Book by Arnab Jan Deka

A Stanza of Sunlight on the Banks of Brahmaputra is the first collaborative Indo-British bilingual book of poetry in English and Assamese, under the joint authorship of novelist, short-story writer, columnist and poet Arnab Jan Deka and poet, blogger and novelist Tess Joyce. The book received international recognition from publications in both England and India. This book was first published in 2009, in both the UK and India, by Philling Books (UK) and Spectrum Publications (India).

==Background==
A Stanza of Sunlight is a collaboration between James Joyce descendant Tess Joyce and well-known Indian poet Arnab Jan Deka. The book contains some poems composed in 2009 by British poet, environmentalist and novelist Tess Joyce together with some of the early poems of Arnab Jan Deka composed during his days as a student. Later the author's literary biography was incorporated in the End Century Edition of the Academy's publication Who's Who of Indian Writers 1999.

The book's campaign focused on raising awareness of the ecological issues faced by the river, including pollution, floods and erosion, endangered species such as river dolphins, waste and pollution, and the planned construction of national and international dams on and around the river.

== Poetry ==
The book contains 24 poems by Deka and 21 poems by Joyce. Joyce's poems are translated into Assamese by Deka, while Deka's poems have been translated into English by Joyce.

Both poets' themes in the book revolve around the banks of the river Brahmaputra.

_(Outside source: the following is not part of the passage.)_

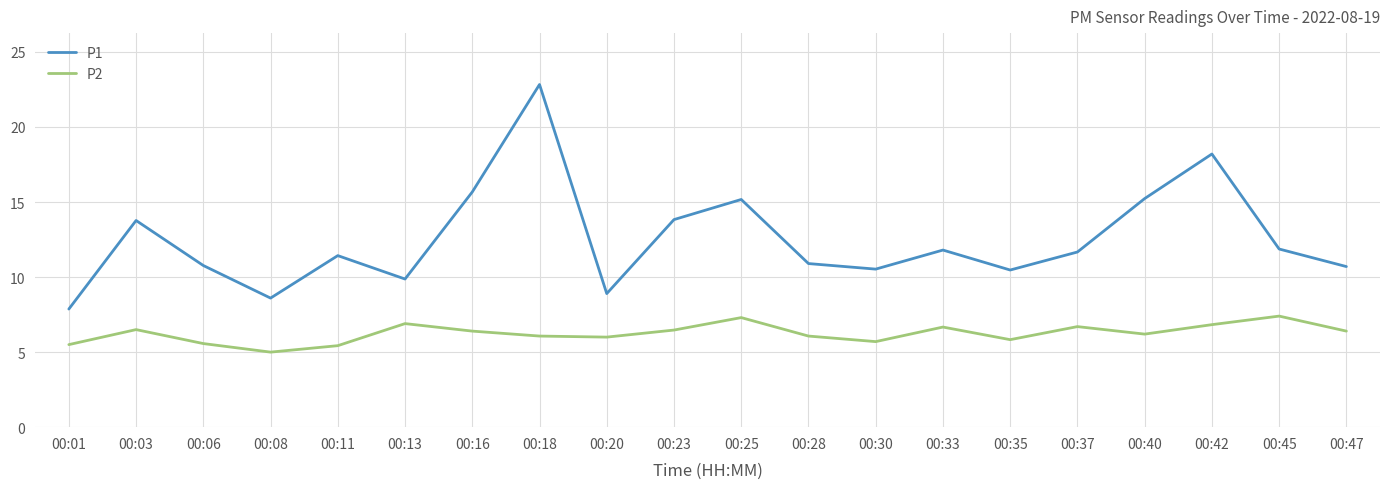

Count the number of data series in this chart.

2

The poems contain both scenic, evocative, and spiritual contents, and also highlights the environmental fragility of the river and its surrounding flora and fauna. Many of the poems are set in Assam, but several are set in other locations in India such as Delhi, Meghalaya, and Noida.

==Critical reception==
Arindam Barooh wrote a review in The Assam Tribune that read "the mystical yet riveting Brahmaputra has always been the most liked metaphor in major literary works of several writers and poets, but, Arnab Deka’s and Tess Joyce’s poems have something unique to say to arouse readers’ inquisitive senses." Also noting that "the Poems are simple to read and easy to comprehend. Each of the poems is different from one another. Be its content, style of narration and imaginative aspect but, it connects and goes with the same motif."

==Preservation at London Poetry Library==
The London Poetry Library, which collects and preserves books of poetry of high literary value, has preserved A Stanza of Sunlight on the Banks of Brahmaputra in its library in London.